Feb. 15th, 2021

 Today, a somewhat difficult passage from Sun Tzu:

To see victory only when it is within the ken of the common herd is not the acme of excellence.

Neither is it the acme of excellence if you fight and conquer and the whole Empire says, "Well done!"

To lift an autumn hair is no sign of great strength; to see sun and moon is no sign of sharp sight; to hear the noise of thunder is no sign of a quick ear.

What the ancients called a clever fighter is one who not only wins, but excels in winning with ease. Hence his victories bring him neither reputation for wisdom nor credit for courage. 

So we have, on the one hand, to be able to win in spite of insurmountable odds; and, on the other hand, to win so effortlessly that no one would look on and cheer our victory. 

Think about the plot of the Rocky movies. If you're unfamiliar, in every single case, it goes like this: Rocky sets out to win a fight against an unbeatable opponent. He trains and trains and struggles within himself while '80s workout music plays. Then the big fight comes. After a grueling battle, Rocky eeks out a win in the fifteenth round. The crowd bursts into wild applause as Rocky staggers to his corner. 

This is exactly the opposite of what Sun Tzu wants for us. Our victories should appear effortless. A single punch and the opponent goes down; the crowd is left wondering why they paid $100 a ticket for a 30 second fight.

And so we're left with a question: How can we, on the one hand, struggle and win against seemingly impossible odds, while, on the other hand, seem to do so effortlessly?

This will be the third time I've used the following example, but I keep coming back to it because it really seems important. 

In the 1960s, Archbishop Fulton Sheen denounced the hippies, Beat writer Jack Kerouac denounced the hippies, and the only effect was to strengthen the hippies.

In the late 1970s and the early 1980s, the early punk movement denounced the hippies, and the hippies were overthrown. 

Moreover, the punks didn't come out and give televised rants against hippie immorality (as Archbishop Sheen did) or debate hippies on the Ed Sullivan show (as Kerouac did). They didn't need to. They sneered at the hippies and dismissed them with a contemptuous flick of their wrist. In a promotional video for the Clash from the early '80s, Joe Strummer barks, "From now on, anyone who takes a drug is a hippie. And hippies can shove off." There's no debate necessary, no discussion, just a curled lip and a snort of contempt. Hippie is out, punk is in, and that's the way of things.

The so-called "Woke" movement in American political culture is the worst thing that has happened in my lifetime, and there is nothing that I would like more than to see it destroyed, ruined, and utterly purged from our public discourse so that scarcely a memory of it remains.
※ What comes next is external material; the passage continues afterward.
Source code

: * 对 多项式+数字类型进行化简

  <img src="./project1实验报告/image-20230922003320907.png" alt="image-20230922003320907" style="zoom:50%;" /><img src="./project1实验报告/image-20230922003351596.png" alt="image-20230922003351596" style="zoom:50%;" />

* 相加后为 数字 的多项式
I imagine that I feel about it roughly how Fulton Sheen felt about the hippies. It's stunningly, breathtakingly immoral, and built on a foundation of logic so fallacious a two-year old should be able to see through it. And yet we see it sweeping through every major institution in American life. To illustrate the point, I just deleted a paragraph detailing the power of the Black Lives Matter movement, out of concern that any public criticism of that organization could lead to this blog being taken down. 

They must be beaten. But how? The situation seems impossible; the odds insurmountable. 

And that's how you know that it's doable.

I'm going to go out on a limb by making a prediction. Within 10 years, the "Woke" movement will have as much cultural power as the Christian Ladies for Decency did in the middle of the 1970s. By 10 years after that, it will be as hated as McCarthyism. 

How can we know this?

By observation-- today's Wokesterism is a cultural fad akin to prior authoritarian cultural movements. It will, therefore, share a similar lifespan. The key moment to watch for is the moment when it seems to be at the height of its power-- that is the moment when the reversal begins. Picture a yin-yang (taiji) symbol-- Yin begins when Yang is at its height, and vice versa. I'm not sure if we have already reached that point or not, but I think we're close. I can't currently interact with any major American institution without being treated to Black Lives Matter propaganda. That tells me it's either at or nearly at full saturation. Now is not the time for direct confrontation. Now is the time to prepare a replacement worldview; a punk rock to BLM's hippiedom. Soon Wokesterism will begin to fade and withdraw all on its own. And at hte right moment, it will be easy enough to dismiss it with a snort and a curled lip.